There was no immediate word on casualties from Israel's aerial attack, which came hours after the Israeli military said it fired on people trying to return to certain areas in southern Lebanon. Israel said they were violating the ceasefire agreement, without providing details. Lebanon's state-run National News Agency said two people were wounded.

The back-to-back incidents stirred unease about the agreement, brokered by the United States and France, which includes an initial two-month ceasefire in which Hezbollah members are to withdraw north of the Litani River and Israeli forces are to return to their side of the border. The buffer zone would be patrolled by Lebanese troops and UN peacekeepers.

On Thursday, the second day of a ceasefire after more than a year of bloody conflict between Israel and Hezbollah, Lebanon's state news agency reported that Israeli fire targeted civilians in Markaba, close to the border, without providing further details. Israel said it fired artillery in three other locations near the border. There were no immediate reports of casualties.

An Associated Press reporter in northern Israel near the border heard Israeli drones buzzing overhead and the sound of artillery strikes from the Lebanese side.

The Israeli military said in a statement that “several suspects were identified arriving with vehicles to a number of areas in southern Lebanon, breaching the conditions of the ceasefire.” It said troops “opened fire toward them” and would “actively enforce violations of the ceasefire agreement.”
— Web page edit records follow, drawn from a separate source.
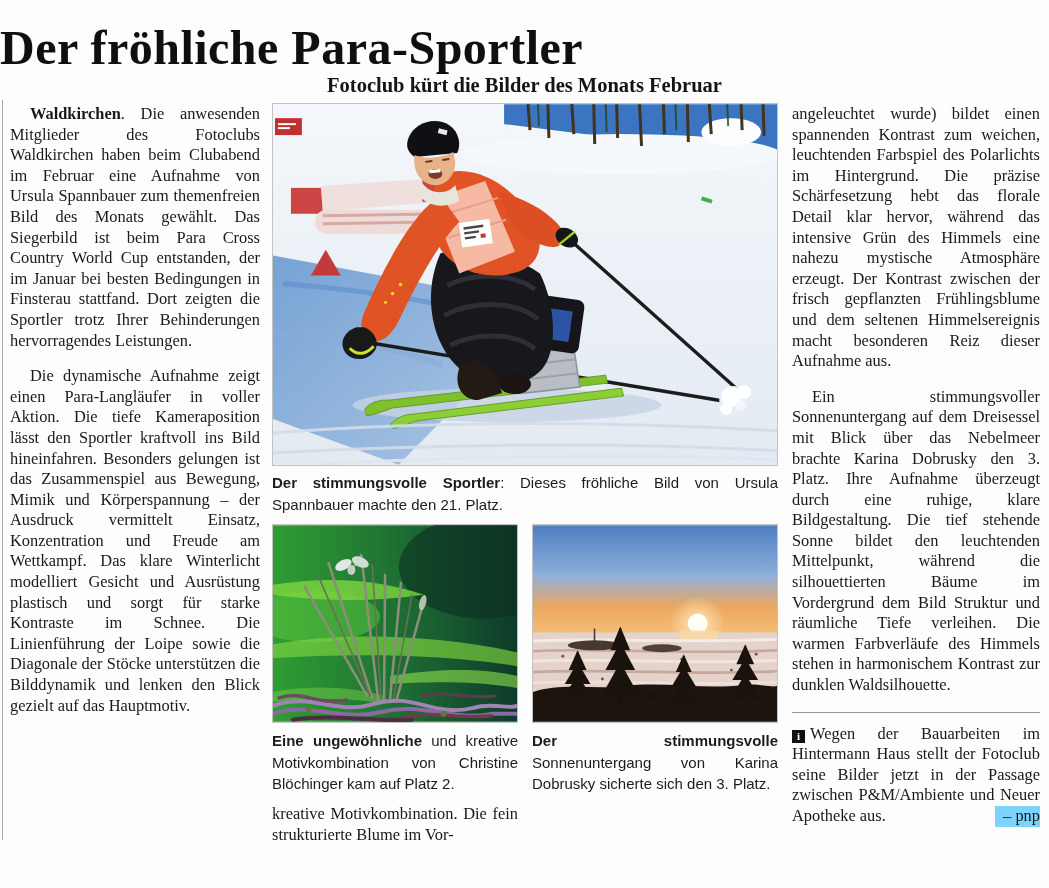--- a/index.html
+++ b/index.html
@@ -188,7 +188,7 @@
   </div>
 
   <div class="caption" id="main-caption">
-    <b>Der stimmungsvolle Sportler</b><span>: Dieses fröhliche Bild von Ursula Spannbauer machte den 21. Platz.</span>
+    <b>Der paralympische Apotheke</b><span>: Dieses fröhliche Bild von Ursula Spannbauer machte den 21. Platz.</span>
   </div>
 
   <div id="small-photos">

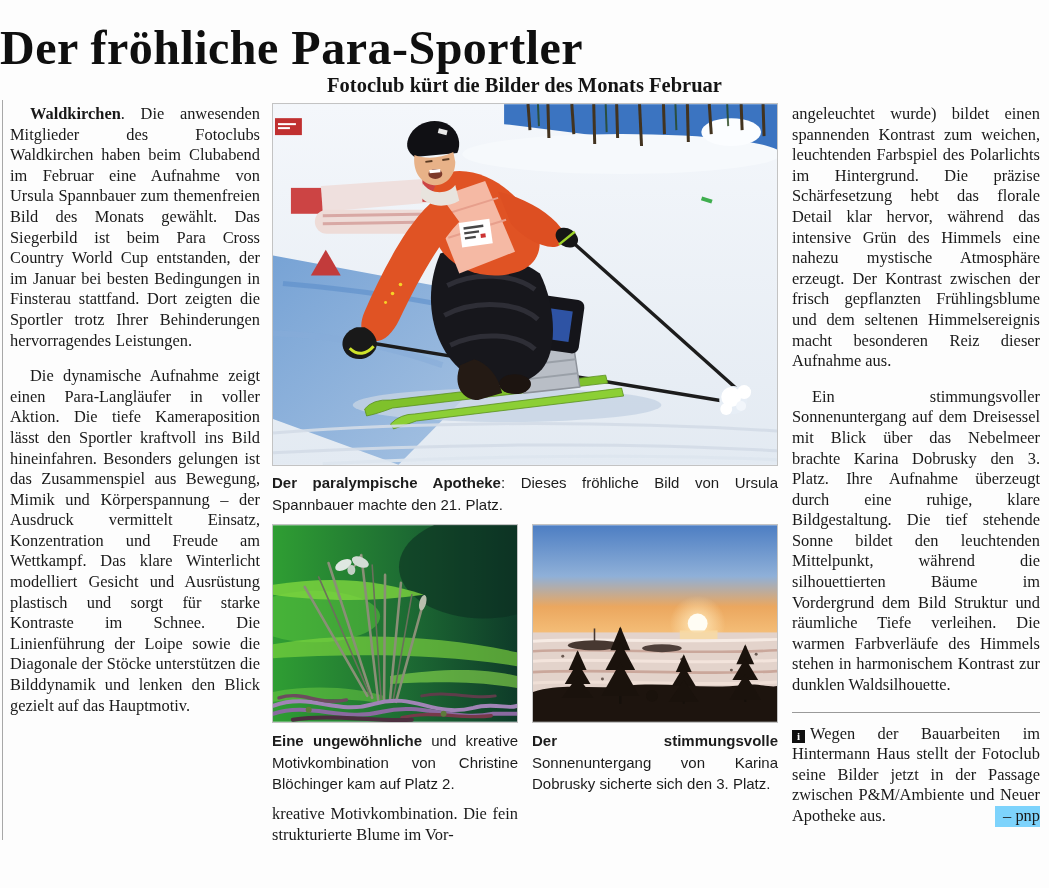--- a/index.html
+++ b/index.html
@@ -313,7 +313,6 @@
   </div>
 
   <div id="mid-text">
-    <div class="mid-frag">kreative Motivkombination. Die fein strukturierte Blume im Vor-</div>
   </div>
 </div>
Israeli officials have said forces will be withdrawn gradually as it ensures that the agreement is being enforced. Israel has warned people not to return to areas where troops are deployed, and says it reserves the right to strike Hezbollah if it violates the terms of the truce.

A Lebanese military official said Lebanese troops would gradually deploy in the south as Israeli troops withdraw. The official spoke on condition of anonymity because they were not authorized to brief media.

The ceasefire agreement announced late Tuesday ended 14 months of conflict between Israel and Hezbollah that began a day after Hamas' Oct. 7, 2023 attack out of Gaza, when the Lebanese Hezbollah group began firing rockets, drones and missiles in solidarity.

Israel retaliated with airstrikes, and the conflict steadily intensified for nearly a year before boiling over into all-out war in mid-September. The war in Gaza is still raging with no end in sight.

More than 3,760 people were killed by Israeli fire in Lebanon during the conflict, many of them civilians, according to Lebanese health officials. The fighting killed more than 70 people in Israel — over half of them civilians — as well as dozens of Israeli soldiers fighting in southern Lebanon.

Some 1.2 million people were displaced in Lebanon, and thousands began streaming back to their homes on Wednesday despite warnings from the Lebanese military and the Israeli army to stay out of certain areas. Some 50,000 people were displaced on the Israeli side, but few have returned and the communities near the northern border are still largely deserted.

In Menara, an Israeli community on the border with views into Lebanon, around three quarters of homes are damaged, some with collapsed roofs and burnt-out interiors. A few residents could be seen gathering their belongings on Thursday before leaving again.